Bedenkt man die Schönheit, die Jugend, den Stolz und die Verachtung jener Frau, so kann man nicht zweifeln, daß nur ein Held sie einmal zu entzücken vermag. Nun hat sie ihre Wahl getroffen: ein kleines Ungeheuer ohne Geist.
Ueber die Mächtigen muss man schweigen. Gutes von ihnen zu reden, ist fast immer Schmeichelei; Uebles von ihnen zu sagen während ihres Lebens, ist gefährlich; und wenn sie gestorben sind, zeugt es von Feigheit.
Spott ist unter allen Beleidigungen diejenige, welche am wenigsten verziehen wird, denn es ist die Sprache der Verachtung.
Man sollte seine Arbeit gern denen vorlesen, die genug davon verstehen, um sie zu verbessern und zu schätzen.
Wenn eine Frau die Schönheit einer andern anerkennt, so darf man daraus schließen, daß sie sich selber für schöner hält…
Die Unmöglichkeit, in der ich mich befinde, zu beweisen, daß es keinen Gott gebe, tut mir eben seine Existenz dar.
Die große Mehrzahl der Menschen geht vom Zorn zur Beleidigung über; manche aber verfahren anders: sie beleidigen, und dann erst erzürnen sie sich. Die Überraschung, die dieses Verfahren jedesmal hervorbringt, läßt in uns das Wiedervergeltungsgefühl gar nicht aufkommen.
An der Enthüllung eines Geheimnisses ist stets der schuld, der es jemandem anvertraut hat.
Nicht alle Fremden sind Barbaren und nicht alle unsere Landsleute gesittete Menschen.

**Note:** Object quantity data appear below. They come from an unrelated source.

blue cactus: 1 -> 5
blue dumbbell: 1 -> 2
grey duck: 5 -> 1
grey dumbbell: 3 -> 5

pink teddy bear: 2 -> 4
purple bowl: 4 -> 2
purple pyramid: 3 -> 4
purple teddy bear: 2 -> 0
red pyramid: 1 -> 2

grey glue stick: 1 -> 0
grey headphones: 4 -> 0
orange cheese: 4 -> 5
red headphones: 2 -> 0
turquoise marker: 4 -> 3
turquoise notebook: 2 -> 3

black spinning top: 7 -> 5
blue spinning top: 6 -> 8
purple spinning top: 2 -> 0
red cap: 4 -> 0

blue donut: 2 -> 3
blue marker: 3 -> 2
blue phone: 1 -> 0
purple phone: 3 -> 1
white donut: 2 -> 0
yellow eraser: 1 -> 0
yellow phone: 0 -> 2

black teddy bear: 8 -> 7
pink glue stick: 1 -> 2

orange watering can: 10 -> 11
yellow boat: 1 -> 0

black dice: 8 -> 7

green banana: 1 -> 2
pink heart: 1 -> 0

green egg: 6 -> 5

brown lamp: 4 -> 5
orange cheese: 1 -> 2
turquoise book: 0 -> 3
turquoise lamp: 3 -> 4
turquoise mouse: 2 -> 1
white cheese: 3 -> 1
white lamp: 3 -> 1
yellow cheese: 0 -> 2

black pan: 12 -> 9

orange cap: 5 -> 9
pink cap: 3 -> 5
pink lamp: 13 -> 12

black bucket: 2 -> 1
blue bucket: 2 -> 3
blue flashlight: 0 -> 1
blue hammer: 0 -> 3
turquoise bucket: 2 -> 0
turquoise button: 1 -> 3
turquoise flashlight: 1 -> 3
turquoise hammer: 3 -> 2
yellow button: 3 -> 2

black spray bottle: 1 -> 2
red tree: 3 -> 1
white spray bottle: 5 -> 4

Es gehört sicherlich ebenso viel Trägheit wie Schwäche dazu, sich von anderen beherrschen zu lassen.
Wenn du genau darauf achtest, welche Leute nicht zu loben vermögen, nur immer tadeln, mit niemandem zufrieden sind, so wirst du bemerken, daß es stets die sind, mit denen niemand zufrieden ist.
Das Leben ist kurz und voll Verdruß: es vergeht unter lauter Wünschen; man verspart sich Ruhe und Freuden für die Zukunft, für ein Alter, wo die besten Güter dahin sind, Gesundheit und Jugend.
Nach der Pracht oder Ärmlichkeit des Wagens achtet man die Leute oder behandelt man sie geringschätzig.
Die Frauen verfallen immer mehr ins Extrem: sie sind entweder besser oder schlechter als die Männer.
Eine Frau heißt unbeständig, wenn sie nicht mehr liebt, leichtfertig, wenn sie einen andern liebt, flatterhaft, wenn sie nicht mehr weiß, ob und wen sie liebt, gleichgültig, wenn sie nichts liebt.